Aber Omas  Tasse stand nicht im Regal über dem Tisch.

Lena stellte die Tüte auf den Hocker. Sie ging zum Mülleimer unter der Spüle und öffnete den Deckel.

Haus und Garten

Die Tasse lag da, zwischen Tapetenresten und getrocknetem Kleber. Eine dünne Tasse mit einem winzigen blauen Blümchenmuster und einer kleinen Absplitterung am Henkel – genau die, aus der Oma vierzig Jahre lang Tee getrunken hatte und aus der Lena dann weitere zwölf Jahre getrunken hatte. Der Henkel war nicht erst jetzt abgebrochen. Lena hatte ihn selbst wieder angeklebt, in der achten Klasse, und er hielt.

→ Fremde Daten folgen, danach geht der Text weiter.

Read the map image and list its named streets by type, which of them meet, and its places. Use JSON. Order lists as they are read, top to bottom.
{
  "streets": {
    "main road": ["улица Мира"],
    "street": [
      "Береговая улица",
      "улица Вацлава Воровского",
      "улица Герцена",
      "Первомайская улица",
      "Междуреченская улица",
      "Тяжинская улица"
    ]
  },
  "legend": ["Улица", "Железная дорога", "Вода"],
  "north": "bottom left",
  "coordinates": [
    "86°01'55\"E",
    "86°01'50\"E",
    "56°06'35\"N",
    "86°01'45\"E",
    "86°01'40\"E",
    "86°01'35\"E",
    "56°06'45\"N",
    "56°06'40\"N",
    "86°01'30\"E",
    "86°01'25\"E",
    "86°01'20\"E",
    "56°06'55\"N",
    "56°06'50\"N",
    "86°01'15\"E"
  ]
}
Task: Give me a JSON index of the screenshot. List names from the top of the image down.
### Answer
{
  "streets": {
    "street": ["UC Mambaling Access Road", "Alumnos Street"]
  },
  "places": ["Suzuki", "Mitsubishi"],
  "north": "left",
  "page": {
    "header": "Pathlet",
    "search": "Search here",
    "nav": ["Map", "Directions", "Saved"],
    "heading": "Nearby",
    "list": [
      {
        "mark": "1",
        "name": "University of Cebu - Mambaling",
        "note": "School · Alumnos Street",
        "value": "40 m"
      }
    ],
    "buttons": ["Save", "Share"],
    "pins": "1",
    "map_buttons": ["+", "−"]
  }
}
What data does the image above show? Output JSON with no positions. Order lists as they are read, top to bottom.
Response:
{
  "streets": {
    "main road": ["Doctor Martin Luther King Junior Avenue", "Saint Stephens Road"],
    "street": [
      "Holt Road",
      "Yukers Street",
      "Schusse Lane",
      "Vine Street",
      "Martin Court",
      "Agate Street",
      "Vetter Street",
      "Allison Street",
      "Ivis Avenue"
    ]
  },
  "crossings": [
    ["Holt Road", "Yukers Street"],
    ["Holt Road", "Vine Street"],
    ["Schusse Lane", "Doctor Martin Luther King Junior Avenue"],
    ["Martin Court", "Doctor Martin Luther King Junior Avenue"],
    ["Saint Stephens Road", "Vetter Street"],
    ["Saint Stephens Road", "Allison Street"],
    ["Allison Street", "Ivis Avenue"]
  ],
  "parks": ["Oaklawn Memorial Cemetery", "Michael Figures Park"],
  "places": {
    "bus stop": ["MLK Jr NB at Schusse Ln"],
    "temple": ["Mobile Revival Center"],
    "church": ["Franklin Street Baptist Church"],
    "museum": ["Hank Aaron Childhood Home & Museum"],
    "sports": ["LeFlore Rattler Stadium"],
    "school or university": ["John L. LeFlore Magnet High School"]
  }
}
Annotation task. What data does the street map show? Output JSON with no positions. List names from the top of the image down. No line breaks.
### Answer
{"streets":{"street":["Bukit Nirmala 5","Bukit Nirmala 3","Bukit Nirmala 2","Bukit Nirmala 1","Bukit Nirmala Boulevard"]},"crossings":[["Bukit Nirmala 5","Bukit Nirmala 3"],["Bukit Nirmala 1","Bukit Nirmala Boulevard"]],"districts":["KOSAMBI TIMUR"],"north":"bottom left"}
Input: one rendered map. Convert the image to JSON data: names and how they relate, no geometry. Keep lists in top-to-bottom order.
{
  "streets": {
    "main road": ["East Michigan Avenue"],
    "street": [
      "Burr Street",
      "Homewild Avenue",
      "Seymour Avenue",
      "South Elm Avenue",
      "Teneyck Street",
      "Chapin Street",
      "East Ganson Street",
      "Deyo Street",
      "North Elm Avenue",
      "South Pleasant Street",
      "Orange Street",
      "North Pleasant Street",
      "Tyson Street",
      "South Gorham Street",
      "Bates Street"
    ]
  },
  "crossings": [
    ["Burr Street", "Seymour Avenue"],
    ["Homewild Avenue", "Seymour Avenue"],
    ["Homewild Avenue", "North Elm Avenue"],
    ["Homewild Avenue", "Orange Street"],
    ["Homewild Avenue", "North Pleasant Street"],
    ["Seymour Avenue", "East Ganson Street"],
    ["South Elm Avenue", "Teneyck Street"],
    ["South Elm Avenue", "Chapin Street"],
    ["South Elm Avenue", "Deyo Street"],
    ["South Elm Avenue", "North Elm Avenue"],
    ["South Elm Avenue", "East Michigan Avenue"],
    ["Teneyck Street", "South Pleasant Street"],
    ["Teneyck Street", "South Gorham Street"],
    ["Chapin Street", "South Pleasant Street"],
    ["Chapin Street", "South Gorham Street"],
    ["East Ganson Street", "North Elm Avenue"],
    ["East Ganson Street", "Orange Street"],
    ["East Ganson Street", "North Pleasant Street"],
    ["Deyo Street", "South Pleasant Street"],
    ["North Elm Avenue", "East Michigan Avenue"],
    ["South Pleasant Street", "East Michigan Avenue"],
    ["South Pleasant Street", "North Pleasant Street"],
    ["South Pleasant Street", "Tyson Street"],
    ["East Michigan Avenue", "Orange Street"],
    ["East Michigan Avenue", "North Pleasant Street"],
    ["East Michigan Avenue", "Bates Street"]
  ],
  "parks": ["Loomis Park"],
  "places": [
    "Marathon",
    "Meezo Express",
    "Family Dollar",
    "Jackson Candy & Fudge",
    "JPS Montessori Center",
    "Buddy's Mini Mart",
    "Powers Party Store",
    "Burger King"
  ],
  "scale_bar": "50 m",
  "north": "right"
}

„Was ist das?“, fragte Lena. Genau.

„Ach, das.“ Raisa Pawlowna stand nicht einmal von ihrem Hocker auf. „Ich habe deinen Kram weggeworfen. Es war nur eine Scherbe, die das ganze Bild ruiniert hat. Ich mache das wie ein normaler Mensch und benutze richtige  Tapete. Sonst hättest du nur einen Haufen Lumpen angeschleppt, und die Wände wären mit so einem tristen Dreck bedeckt. Sjomotschka ist Schönes gewohnt.“

Anatomie

Syomotschka. Ihr Mann Semjon, 34 Jahre alt und Kaufmann, ist an gute Dinge gewöhnt.

Lena nahm den Becher aus dem Eimer. Kleber klebte an der Seite. Sie hielt ihn mit zwei Fingern fest und sagte nichts.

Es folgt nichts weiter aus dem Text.